The Pixar Story - the power of a long term vision
Pixar is the production company behind some of the greatest computer animation films - Toy Story, Finding Nemo and Wall-E. In the last two decade, they seem to go from success to success, as one of the dominant players in the genre. But did you know that they started off as a computer hardware company? And almost disappeared into oblivion several times before they ever made a feature film?
I’ve been reading The Pixar Touch: The Making of a Company (Vintage). It takes us back to the 1970s when computers were the size of rooms and used primarily by the military. Some computer geeks started working on animation using the clunky undeveloped tools of the time and in the process created and evolved the software that eventually made the genre accessible to the world. They were joined by a Disney artist whose knack was to make inanimate objects come alive as if with a personality of their own.

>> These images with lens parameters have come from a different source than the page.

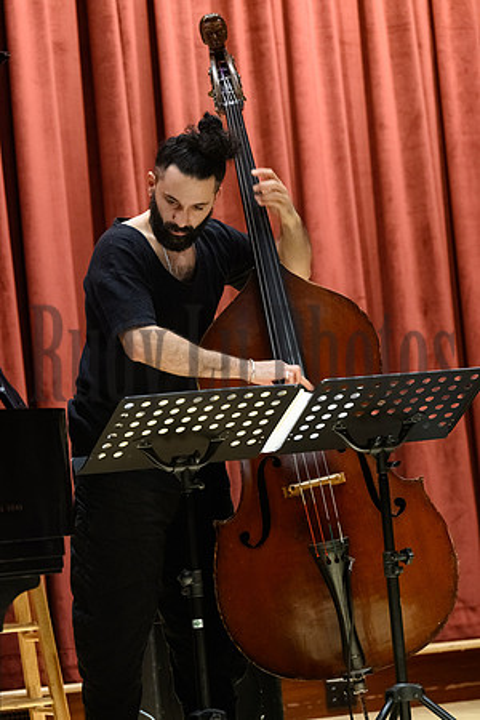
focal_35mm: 160
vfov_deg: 12.8
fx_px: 3200
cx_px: 240
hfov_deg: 8.6
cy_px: 360
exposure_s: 1/160
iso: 6400
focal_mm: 160
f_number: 4.5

What is fascinating about the Pixar Story is that in different forms, the core team of geeks and artists worked for George Lucas, the creator of the Star Wars series, and Steve Jobs, the man who is synonymous with Apple, both visionaries in their own fields, but who were unable to see the meteoric potential in animated films. Lucas saw the team as useful for some special effects but not as film creators in their own right. Jobs bought Pixar because he was interested in the hardware and software for creating images and initially, had little interest in the animation side.

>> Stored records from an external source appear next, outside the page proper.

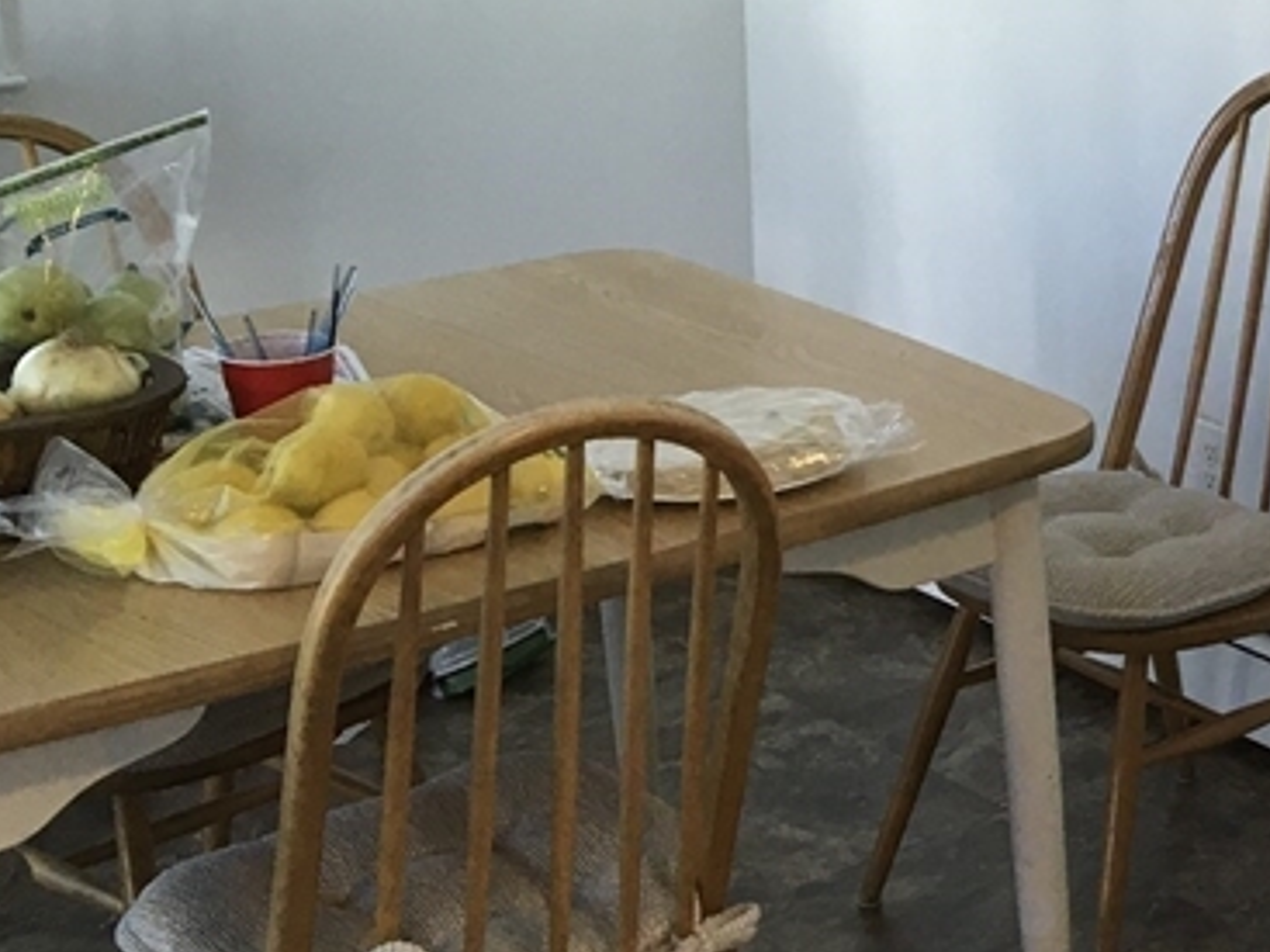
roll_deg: -2.8
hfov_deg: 21.8
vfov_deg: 18.1
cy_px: 267
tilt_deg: -13.8
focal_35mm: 81
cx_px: 1644
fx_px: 2971
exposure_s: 1/30
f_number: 2.2
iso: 32
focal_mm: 4.15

To me, looking at this story as a life coach, there are a number of inspiring themes:
# The Pixar guys had a vision to make animated movies with computer graphics back in the 70s, when the technology was at its infancy. They worked and worked at developing the hardware and software, finding funding by any means possible and perfecting their art for over 20 years before they were finally able to produce their first feature film, Toy Story.
# Their investors and patrons such as Lucas and Jobs gave up on them several times but they just kept going at what they loved, even if it meant pretending to be a computer company while they worked away quietly on their animation.

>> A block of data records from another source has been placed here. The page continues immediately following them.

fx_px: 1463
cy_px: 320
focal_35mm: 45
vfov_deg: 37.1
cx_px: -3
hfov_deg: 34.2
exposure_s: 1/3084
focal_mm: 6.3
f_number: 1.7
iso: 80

# They didn’t do it for the money - they had a passion and a vision. These are the only motivators that can keep you focused on a seemingly impossible goal for more than 20 years, especially while others around you think you are deluded. The key artist of the Pixar band of brothers, John Lassiter, was invited to become a director at Disney but he turned them down. He turned down Disney! He could be a director at Disney, he said, but he would rather stay where he was at Pixar (at that time with nothing but a few short films of under 5 minutes to their name) and “make history”.
And make history they did.
Their films and also their technological developments have changed not just the genre of animated films but also how films are made. Computer generated graphics are in most films and even TV shows now. The wonder of computer graphics is how it can take us into impossible spaces and amazing worlds and even make the world on screen seem animated with a reality that is more real and alive than our ordinary world. It has changed they way we tell and take in visual stories - and in so doing, it is changing the way we look at the world around us.